Zur strafrechtlichen Verantwortlichkeit für eine zu schnelle und nicht ordnungsmäßige Vorbeifahrt an Stilliegern.

Urteil der Berufungskammer der Zentralkommission für die Rheinschiffahrt

vom 27. März 1979

96 P - 6/79

(Rheinschiffahrtsgericht Mainz)

Zum Sachverhalt:

Der Betroffene war vom Rheinschiffahrtsgericht zu einer Geldbuße von 100,- DM wegen einer Ordnungswidrigkeit nach § 6.20 RhSchPolVO verurteilt worden, weil er an Stillliegern zu schnell und nicht ordnungsgemäß vorbeigefahren sei und dadurch schuldhaft die Beschädigung von Festhaltedrähten auf dem stilliegenden MS H verursacht habe. Der Betroffene ist von der Berufungskammer unter Aufhebung des Urteils des Rheinschiffahrtsgerichts freigesprochen worden.

Aus den Gründen:

„...
Es ist nicht prüfbar, wie das MS H an Land befestigt war.
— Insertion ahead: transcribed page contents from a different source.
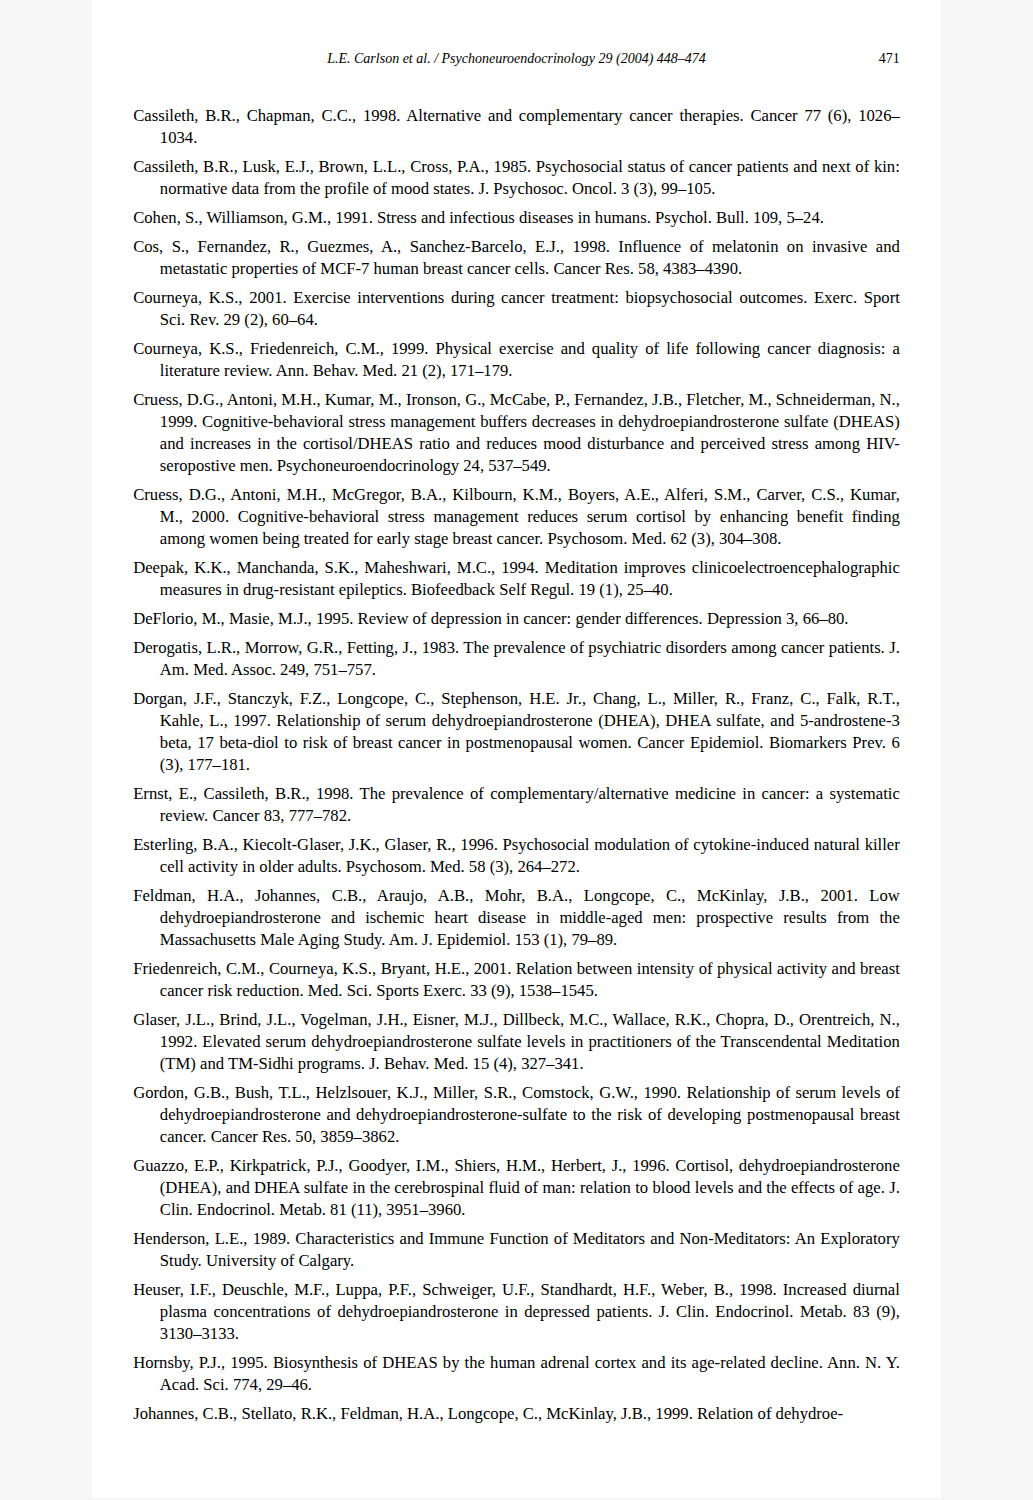L.E. Carlson et al. / Psychoneuroendocrinology 29 (2004) 448–474 471
Cassileth, B.R., Chapman, C.C., 1998. Alternative and complementary cancer therapies. Cancer 77 (6), 1026–1034.
Cassileth, B.R., Lusk, E.J., Brown, L.L., Cross, P.A., 1985. Psychosocial status of cancer patients and next of kin: normative data from the profile of mood states. J. Psychosoc. Oncol. 3 (3), 99–105.
Cohen, S., Williamson, G.M., 1991. Stress and infectious diseases in humans. Psychol. Bull. 109, 5–24.
Cos, S., Fernandez, R., Guezmes, A., Sanchez-Barcelo, E.J., 1998. Influence of melatonin on invasive and metastatic properties of MCF-7 human breast cancer cells. Cancer Res. 58, 4383–4390.
Courneya, K.S., 2001. Exercise interventions during cancer treatment: biopsychosocial outcomes. Exerc. Sport Sci. Rev. 29 (2), 60–64.
Courneya, K.S., Friedenreich, C.M., 1999. Physical exercise and quality of life following cancer diagnosis: a literature review. Ann. Behav. Med. 21 (2), 171–179.
Cruess, D.G., Antoni, M.H., Kumar, M., Ironson, G., McCabe, P., Fernandez, J.B., Fletcher, M., Schneiderman, N., 1999. Cognitive-behavioral stress management buffers decreases in dehydroepiandrosterone sulfate (DHEAS) and increases in the cortisol/DHEAS ratio and reduces mood disturbance and perceived stress among HIV-seropostive men. Psychoneuroendocrinology 24, 537–549.
Cruess, D.G., Antoni, M.H., McGregor, B.A., Kilbourn, K.M., Boyers, A.E., Alferi, S.M., Carver, C.S., Kumar, M., 2000. Cognitive-behavioral stress management reduces serum cortisol by enhancing benefit finding among women being treated for early stage breast cancer. Psychosom. Med. 62 (3), 304–308.
Deepak, K.K., Manchanda, S.K., Maheshwari, M.C., 1994. Meditation improves clinicoelectroencephalographic measures in drug-resistant epileptics. Biofeedback Self Regul. 19 (1), 25–40.
DeFlorio, M., Masie, M.J., 1995. Review of depression in cancer: gender differences. Depression 3, 66–80.
Derogatis, L.R., Morrow, G.R., Fetting, J., 1983. The prevalence of psychiatric disorders among cancer patients. J. Am. Med. Assoc. 249, 751–757.
Dorgan, J.F., Stanczyk, F.Z., Longcope, C., Stephenson, H.E. Jr., Chang, L., Miller, R., Franz, C., Falk, R.T., Kahle, L., 1997. Relationship of serum dehydroepiandrosterone (DHEA), DHEA sulfate, and 5-androstene-3 beta, 17 beta-diol to risk of breast cancer in postmenopausal women. Cancer Epidemiol. Biomarkers Prev. 6 (3), 177–181.
Ernst, E., Cassileth, B.R., 1998. The prevalence of complementary/alternative medicine in cancer: a systematic review. Cancer 83, 777–782.
Esterling, B.A., Kiecolt-Glaser, J.K., Glaser, R., 1996. Psychosocial modulation of cytokine-induced natural killer cell activity in older adults. Psychosom. Med. 58 (3), 264–272.
Feldman, H.A., Johannes, C.B., Araujo, A.B., Mohr, B.A., Longcope, C., McKinlay, J.B., 2001. Low dehydroepiandrosterone and ischemic heart disease in middle-aged men: prospective results from the Massachusetts Male Aging Study. Am. J. Epidemiol. 153 (1), 79–89.
Friedenreich, C.M., Courneya, K.S., Bryant, H.E., 2001. Relation between intensity of physical activity and breast cancer risk reduction. Med. Sci. Sports Exerc. 33 (9), 1538–1545.
Glaser, J.L., Brind, J.L., Vogelman, J.H., Eisner, M.J., Dillbeck, M.C., Wallace, R.K., Chopra, D., Orentreich, N., 1992. Elevated serum dehydroepiandrosterone sulfate levels in practitioners of the Transcendental Meditation (TM) and TM-Sidhi programs. J. Behav. Med. 15 (4), 327–341.
Gordon, G.B., Bush, T.L., Helzlsouer, K.J., Miller, S.R., Comstock, G.W., 1990. Relationship of serum levels of dehydroepiandrosterone and dehydroepiandrosterone-sulfate to the risk of developing postmenopausal breast cancer. Cancer Res. 50, 3859–3862.
Guazzo, E.P., Kirkpatrick, P.J., Goodyer, I.M., Shiers, H.M., Herbert, J., 1996. Cortisol, dehydroepiandrosterone (DHEA), and DHEA sulfate in the cerebrospinal fluid of man: relation to blood levels and the effects of age. J. Clin. Endocrinol. Metab. 81 (11), 3951–3960.
Henderson, L.E., 1989. Characteristics and Immune Function of Meditators and Non-Meditators: An Exploratory Study. University of Calgary.
Heuser, I.F., Deuschle, M.F., Luppa, P.F., Schweiger, U.F., Standhardt, H.F., Weber, B., 1998. Increased diurnal plasma concentrations of dehydroepiandrosterone in depressed patients. J. Clin. Endocrinol. Metab. 83 (9), 3130–3133.
Hornsby, P.J., 1995. Biosynthesis of DHEAS by the human adrenal cortex and its age-related decline. Ann. N. Y. Acad. Sci. 774, 29–46.
Johannes, C.B., Stellato, R.K., Feldman, H.A., Longcope, C., McKinlay, J.B., 1999. Relation of dehydroe-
In den Akten befinden sich dazu nur Angaben seines Kapitäns O. Sie sind allein keine ausreichende Grundlage für gerichtliche Feststellungen, da sie von einer am Ausgang des Verfahrens interessierten Person stammen, deren Anzeige eine deutliche Verärgerung über den Betroffenen erkennen läßt. Die Berufungskammer kann deshalb nicht feststellen, die Befestigung des MS H an Land sei so gewesen, daß bei ordnungsgemäßer Vorbeifahrt eines Schiffes kein Schaden entstehen konnte. Daran hindert auch der Umstand, daß in der Nähe des MS H andere Schiffe stillagen, bei denen Drahtschäden nicht eingetreten sind. Es ist weiter nicht prüfbar, in weichem Zustand sich der angeblich gebrochene und der angeblich beschädigte Draht befanden. Auch dazu hat sich nur der Schiffsführer O. geäußert, auf dessen Aussage allein aus den bereits dargelegten Gründen gericht¬liche Feststellungen nicht gestützt werden können. Kein unbeteiligter, sachverständiger Dritter hat sich die Drähte angesehen und sich über ihren Zustand geäußert. Die Berufungskammer kann deshalb nicht feststellen, sie seien frei von Mängeln gewesen, so daß die Schäden auf eine nicht ordnungsgemäße Vorbeifahrt eines Schiffes hindeuteten. Auch in diesem Zusammenhang ist darauf hinzuweisen, daß auf in der Nähe des MS H liegenden Schiffen Drähte nicht beschädigt worden sind. Schließlich ist unklar, mit welcher Geschwindigkeit das vom Betroffenen geführte Schiff an dem MS H vorbeigefahren ist. Dessen Kapitän O. und sein Matrose M. konnten dazu nur sagen, ihr Schiff habe sich bei der Vorbeifahrt gehoben und es habe einen Ruck gegeben. Diese Vorgänge deuten nicht zwingend auf eine zu schnelle Vorbeifahrt hin. Jedes an Stilliegern vorbeifahrende Schiff verursacht nämlich einen Wellenschlag und einen Sog, die dazu führen können, daß sich Stillieger heben und ihre Drähte plötzlich gestrafft werden. Solche Erscheinungen sind also mit einer ordnungsgemäßen Vorbeifahrt nicht unvereinbar.
...
Zum Schluß sei darauf verwiesen, daß der Betroffene eine Geschwindigkeit einhalten durfte, die zur sicheren Führung seines Schiffes notwendig war.